▶ [Quoted passage]
......

How Product Price Changes Customer Service
Retail can be split into many different sectors but there is quite a big difference between luxury goods and fast moving consumer goods (FMCG), the difference between the two has more to do with human nature and money than anything else.
For example, you need to do your weekly grocery run but you can treat yourself to an expensive watch if you choose to. Price is the key difference. This has an impact on customer expectations, quality levels and over all service.
“Product price impacts on the customer expectations while contacting a company”
The differences between Luxury goods and FMCG customer support can be summarised as below:
The Expensive Watch
Luxury Goods buyers invest a large amount of capital on the product purchased. Therefore, their decision is slower and less impulsive. This investment requires gathering additional information which impacts on longer interactions with customer representatives.
With these types of buyers it is all about options. “Can I have this in red?” “When can this be delivered?” “What is the best product for me?” The last question there is an important one; these buyers are not only looking for information about the product they are looking for advice.
This requires a more in depth style of customer service. The contact centre representatives need first class product knowledge. They need to know the subtle differences between each product in a specific price range for example. This informative, and lets not forget friendly, customer service leads to up selling opportunities and also repeat customers.

......

▶ [Task description] Write a continuation of the article on how product price changes customer service, picking up right after its last sentence. You can ignore the rows on this page.

▶ [Entries supplied]
......

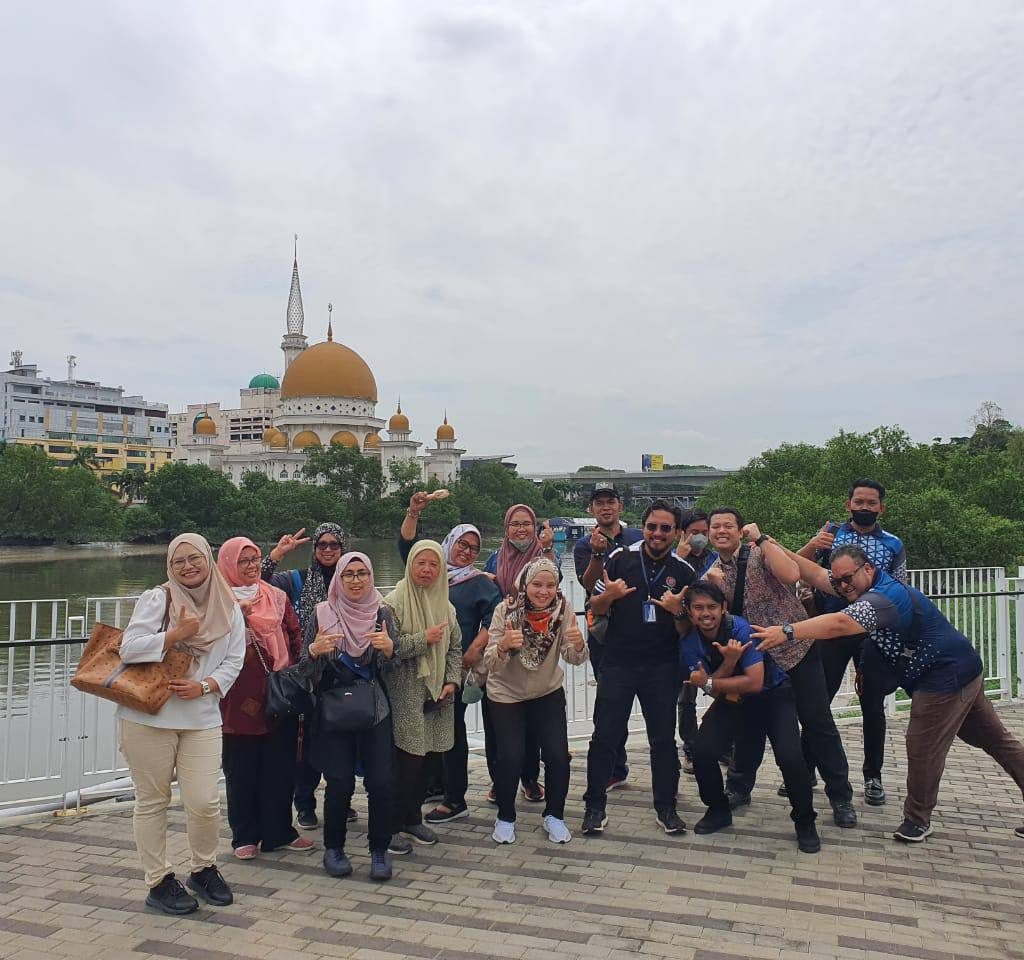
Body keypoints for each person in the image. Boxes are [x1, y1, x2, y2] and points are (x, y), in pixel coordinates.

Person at [752, 544, 1024, 843]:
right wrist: (768, 541)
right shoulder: (858, 585)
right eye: (839, 580)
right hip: (960, 670)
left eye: (848, 578)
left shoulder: (886, 597)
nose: (842, 585)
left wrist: (787, 631)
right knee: (996, 740)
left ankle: (917, 820)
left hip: (944, 677)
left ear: (867, 569)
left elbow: (841, 623)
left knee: (922, 745)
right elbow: (815, 573)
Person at [117, 534, 244, 915]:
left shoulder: (229, 606)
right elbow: (128, 647)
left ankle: (203, 868)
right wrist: (175, 635)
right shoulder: (159, 598)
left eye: (195, 559)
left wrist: (204, 686)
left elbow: (234, 660)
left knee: (205, 801)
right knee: (152, 800)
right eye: (178, 562)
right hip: (149, 716)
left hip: (202, 717)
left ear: (209, 559)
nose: (187, 567)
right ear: (169, 567)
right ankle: (158, 881)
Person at [705, 509, 857, 828]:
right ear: (708, 533)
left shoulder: (760, 551)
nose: (722, 531)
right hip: (757, 660)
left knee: (817, 723)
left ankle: (840, 795)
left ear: (739, 529)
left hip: (796, 650)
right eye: (715, 526)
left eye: (728, 525)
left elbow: (791, 574)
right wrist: (714, 588)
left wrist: (761, 538)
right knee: (749, 726)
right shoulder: (712, 572)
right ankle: (738, 787)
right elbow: (708, 616)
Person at [582, 499, 695, 837]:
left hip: (662, 666)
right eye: (651, 527)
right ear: (643, 527)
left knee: (662, 739)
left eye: (665, 528)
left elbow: (688, 629)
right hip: (618, 661)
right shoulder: (621, 558)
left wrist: (678, 611)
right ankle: (594, 806)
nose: (657, 534)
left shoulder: (684, 572)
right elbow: (594, 604)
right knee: (604, 736)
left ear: (676, 533)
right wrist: (610, 596)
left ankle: (666, 808)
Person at [680, 581, 820, 853]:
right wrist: (729, 664)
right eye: (697, 608)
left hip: (773, 696)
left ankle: (805, 820)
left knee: (790, 757)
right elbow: (713, 687)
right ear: (688, 610)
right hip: (733, 700)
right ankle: (718, 809)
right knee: (703, 751)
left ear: (723, 608)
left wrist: (709, 681)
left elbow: (754, 682)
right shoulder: (688, 643)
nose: (705, 614)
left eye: (711, 607)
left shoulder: (741, 629)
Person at [797, 479, 907, 806]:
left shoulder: (893, 543)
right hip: (831, 628)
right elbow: (800, 572)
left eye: (871, 502)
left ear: (881, 508)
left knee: (872, 705)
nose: (864, 507)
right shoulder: (831, 536)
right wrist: (813, 544)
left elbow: (900, 588)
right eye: (858, 501)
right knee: (817, 702)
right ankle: (805, 769)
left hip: (871, 631)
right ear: (848, 504)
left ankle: (873, 775)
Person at [398, 494, 503, 823]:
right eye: (463, 544)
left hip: (453, 669)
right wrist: (413, 512)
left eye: (473, 548)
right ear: (451, 542)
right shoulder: (432, 573)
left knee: (451, 729)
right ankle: (434, 784)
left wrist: (475, 648)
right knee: (425, 725)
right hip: (418, 665)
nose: (467, 551)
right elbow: (407, 546)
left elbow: (497, 616)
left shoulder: (477, 583)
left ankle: (456, 798)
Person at [216, 537, 314, 860]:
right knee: (242, 767)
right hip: (238, 697)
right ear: (229, 564)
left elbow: (294, 633)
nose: (251, 566)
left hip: (279, 692)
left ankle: (279, 831)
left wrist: (295, 674)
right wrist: (235, 617)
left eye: (255, 559)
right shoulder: (218, 603)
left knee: (280, 765)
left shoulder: (276, 596)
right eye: (243, 561)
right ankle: (244, 834)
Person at [304, 553, 398, 881]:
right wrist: (315, 652)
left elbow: (391, 668)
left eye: (362, 574)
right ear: (339, 580)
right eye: (349, 575)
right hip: (334, 709)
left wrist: (388, 650)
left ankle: (379, 850)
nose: (356, 581)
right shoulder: (322, 613)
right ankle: (334, 848)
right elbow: (306, 668)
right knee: (339, 782)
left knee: (382, 782)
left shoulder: (381, 613)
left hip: (374, 708)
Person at [483, 558, 588, 844]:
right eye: (537, 584)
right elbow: (490, 662)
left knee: (557, 754)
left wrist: (579, 643)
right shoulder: (505, 610)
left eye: (550, 585)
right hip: (506, 692)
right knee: (511, 756)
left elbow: (573, 657)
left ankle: (555, 815)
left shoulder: (563, 610)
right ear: (525, 584)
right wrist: (504, 645)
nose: (543, 591)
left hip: (546, 690)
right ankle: (505, 817)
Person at [261, 522, 352, 830]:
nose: (327, 550)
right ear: (315, 549)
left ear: (343, 548)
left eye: (334, 545)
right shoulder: (296, 580)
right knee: (307, 743)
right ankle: (305, 803)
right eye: (322, 545)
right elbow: (257, 583)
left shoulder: (353, 580)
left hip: (344, 674)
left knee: (341, 740)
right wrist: (276, 554)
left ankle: (341, 799)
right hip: (307, 673)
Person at [382, 540, 462, 855]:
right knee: (405, 763)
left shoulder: (446, 605)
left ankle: (412, 818)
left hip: (437, 695)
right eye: (421, 563)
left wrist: (453, 681)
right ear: (411, 565)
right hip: (405, 695)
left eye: (434, 565)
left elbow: (455, 646)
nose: (427, 570)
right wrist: (422, 639)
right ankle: (389, 826)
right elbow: (387, 651)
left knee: (428, 761)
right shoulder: (393, 603)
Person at [482, 502, 557, 803]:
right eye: (515, 524)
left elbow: (555, 591)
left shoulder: (542, 558)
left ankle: (529, 778)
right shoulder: (494, 558)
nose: (522, 529)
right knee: (496, 720)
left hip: (535, 644)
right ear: (506, 528)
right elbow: (485, 598)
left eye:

......

▶ [Result of the task]
The Grocery Run
FMCG calls tend to be more about post sale queries. The sale itself is mostly done in store and the after effects of this sale leads to customer queries, complaints, feedback, requests, employment opportunities and more. The volume of calls is more and requires first call resolution when possible.
This section of retail has favoured customer support via email in recent years but I would argue that it is still no where near matching the volume of phone calls it generates. Both of them are required in my opinion. If you go to the “contact us” page of any retail site you will find an email facility and phone number, so again it depends on the nature of the customer.
One important area in FMCG customer support is Product Recall. This involves fast acting response and good communication between contact centre and retailer. An occurrence of this nature could mean that hundreds of stores need to be contacted in an evening and having a third party for this improves the process exponentially.
In conclusion your customer service provider needs to merge with your customers expectations. From a luxury goods point of view it needs to be precise, detailed and patient to match your customers need for information. From a FMCG standpoint customer support has to be fast, clear-cut and Omni channel.